Today, Representative Mike Honda (CA-15) introduced the Entrepreneur-In-Residence Act of 2012, legislation that would strengthen the partnership between the federal government and American businesses by creating a fellowship program for entrepreneurs. The bill is the House companion to S. 3222, introduced by Chairwoman Mary L. Landrieu of the Senate Committee on Small Business and Entrepreneurship, which is supported by industry leaders and groups including Dell, CompTIA, the Center for Public Policy Innovation, and 10 State-based technology councils.

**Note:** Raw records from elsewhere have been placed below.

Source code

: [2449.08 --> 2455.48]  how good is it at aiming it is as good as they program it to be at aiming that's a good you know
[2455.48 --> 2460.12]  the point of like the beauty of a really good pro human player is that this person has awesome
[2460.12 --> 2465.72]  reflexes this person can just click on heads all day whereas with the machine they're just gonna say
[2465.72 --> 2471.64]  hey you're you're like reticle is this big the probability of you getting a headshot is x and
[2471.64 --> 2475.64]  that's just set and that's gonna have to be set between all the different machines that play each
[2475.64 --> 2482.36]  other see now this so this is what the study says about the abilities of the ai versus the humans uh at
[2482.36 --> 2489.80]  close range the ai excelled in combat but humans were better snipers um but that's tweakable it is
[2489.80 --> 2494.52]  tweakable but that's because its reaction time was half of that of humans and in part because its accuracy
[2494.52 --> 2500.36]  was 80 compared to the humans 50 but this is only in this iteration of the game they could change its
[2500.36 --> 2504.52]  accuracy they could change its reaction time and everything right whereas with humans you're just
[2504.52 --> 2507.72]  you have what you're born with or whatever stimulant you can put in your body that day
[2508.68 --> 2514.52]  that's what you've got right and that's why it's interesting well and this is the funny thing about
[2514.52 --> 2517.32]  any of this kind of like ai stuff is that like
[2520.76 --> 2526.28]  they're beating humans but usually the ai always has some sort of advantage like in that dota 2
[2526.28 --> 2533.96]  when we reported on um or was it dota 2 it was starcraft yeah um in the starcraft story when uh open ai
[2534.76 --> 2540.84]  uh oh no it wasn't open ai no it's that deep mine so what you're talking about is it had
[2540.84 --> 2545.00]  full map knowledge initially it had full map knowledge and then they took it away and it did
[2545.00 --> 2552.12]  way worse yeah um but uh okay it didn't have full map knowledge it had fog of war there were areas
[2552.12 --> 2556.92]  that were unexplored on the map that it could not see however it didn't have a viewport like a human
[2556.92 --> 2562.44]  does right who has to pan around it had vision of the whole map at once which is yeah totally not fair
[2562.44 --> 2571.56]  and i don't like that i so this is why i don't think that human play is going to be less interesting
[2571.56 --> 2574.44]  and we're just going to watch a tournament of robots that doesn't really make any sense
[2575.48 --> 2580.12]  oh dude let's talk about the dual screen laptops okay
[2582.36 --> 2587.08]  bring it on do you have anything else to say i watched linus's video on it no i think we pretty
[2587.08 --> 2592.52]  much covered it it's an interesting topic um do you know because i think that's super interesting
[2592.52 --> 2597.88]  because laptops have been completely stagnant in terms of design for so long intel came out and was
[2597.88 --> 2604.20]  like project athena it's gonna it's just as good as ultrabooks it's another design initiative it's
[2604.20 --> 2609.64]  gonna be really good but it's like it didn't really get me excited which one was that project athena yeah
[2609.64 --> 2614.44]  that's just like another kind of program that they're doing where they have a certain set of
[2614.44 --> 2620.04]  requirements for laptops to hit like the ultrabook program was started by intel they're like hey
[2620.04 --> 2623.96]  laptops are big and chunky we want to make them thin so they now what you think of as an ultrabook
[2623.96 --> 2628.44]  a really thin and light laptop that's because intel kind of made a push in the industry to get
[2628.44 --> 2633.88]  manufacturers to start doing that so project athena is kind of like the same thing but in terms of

"I am excited to work with Senator Landrieu to introduce the House companion bill," said Congressman Honda. "As a representative of Silicon Valley, I have been a long-time advocate for strong partnerships between the private high tech industry and the federal government. With job creation a top priority, a federal entrepreneur-in-residence program is particularly appropriate. These proven entrepreneurs would apply their real-life experiences and business knowledge to identify new opportunities and improve current federal efforts to foster American start-ups and emerging businesses."
The Entrepreneur-in-Residence Act of 2012 would authorize the Director of the Office of Personnel Management, in coordination with the Department of Commerce and Small Business Administration, to place 30 successful entrepreneurs (ten in each yearly class) in federal agencies for no more than two years as entrepreneurs-in-residence (EIR). Thus, the program would end on September 30, 2016.
Similar to Presidential Management Fellows, these EIRs would be civilian detailees directly reporting to agency heads. EIRs would be tasked with providing recommendations and assisting efforts to make agency services and operations simpler, more efficient, and more responsive to the current needs of entrepreneurs and businesses. The EIRs would also help the agencies in identifying ineffective or duplicative programs.
As a shining example of the EIR model, in September 2011, Dell announced the creation of its first Entrepreneur in Residence, bringing on board one of today's leading entrepreneurs in green Information Technology, Ingrid Vanderveldt. Ingrid has been focused on expanding the ways Dell connects with, learns from, and understands the needs of growing businesses so the company can bring solutions and services to market that help them succeed.
"Dell hired me as their first Entrepreneur in Residence to "bring the outside in'," said Ingrid Vanderveldt, Entrepreneur-in-Residence at Dell. "As the EIR, I help drive strategy on extending how Dell listens and acts on what entrepreneurs need to take their businesses to the next level. This has helped create a more meaningful bridge between Dell and the small-to-medium-sized business marketplace."
"For this reason, I am excited about the possibility of scaling up the EIR model to the federal level. Just as Dell has been building bridges to small-to-medium-sized businesses, this program has the potential to build better bridges between federal agencies and entrepreneurs. A federal EIR program would make the government more responsive to the current needs of entrepreneurs and enhance partnerships between it and the private sector."